▸ **JOB ITEM**
Render the text read from the entries below as a JSON list of strings, one string per line and no strings for blank lines. Leave the pictures out of the answer.

▸ **RECORDS**
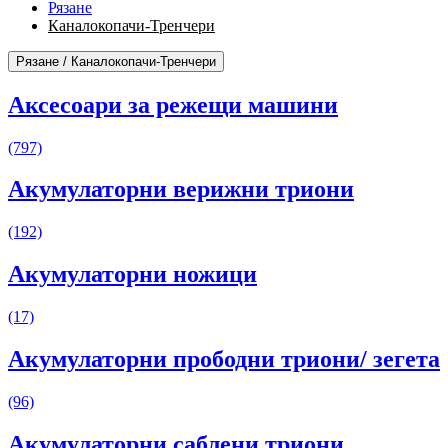
Рязане
Каналокопачи-Тренчери
Рязане / Каналокопачи-Тренчери
Аксесоари за режещи машини
(797)
Акумулаторни верижни триони
(192)
Акумулаторни ножици
(17)
Акумулаторни прободни триони/ зегета
(96)
Акумулаторни саблени триони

▸ **REPLY**
[
  "Рязане",
  "Каналокопачи-Тренчери",
  "Рязане / Каналокопачи-Тренчери",
  "Аксесоари за режещи машини",
  "(797)",
  "Акумулаторни верижни триони",
  "(192)",
  "Акумулаторни ножици",
  "(17)",
  "Акумулаторни прободни триони/ зегета",
  "(96)",
  "Акумулаторни саблени триони"
]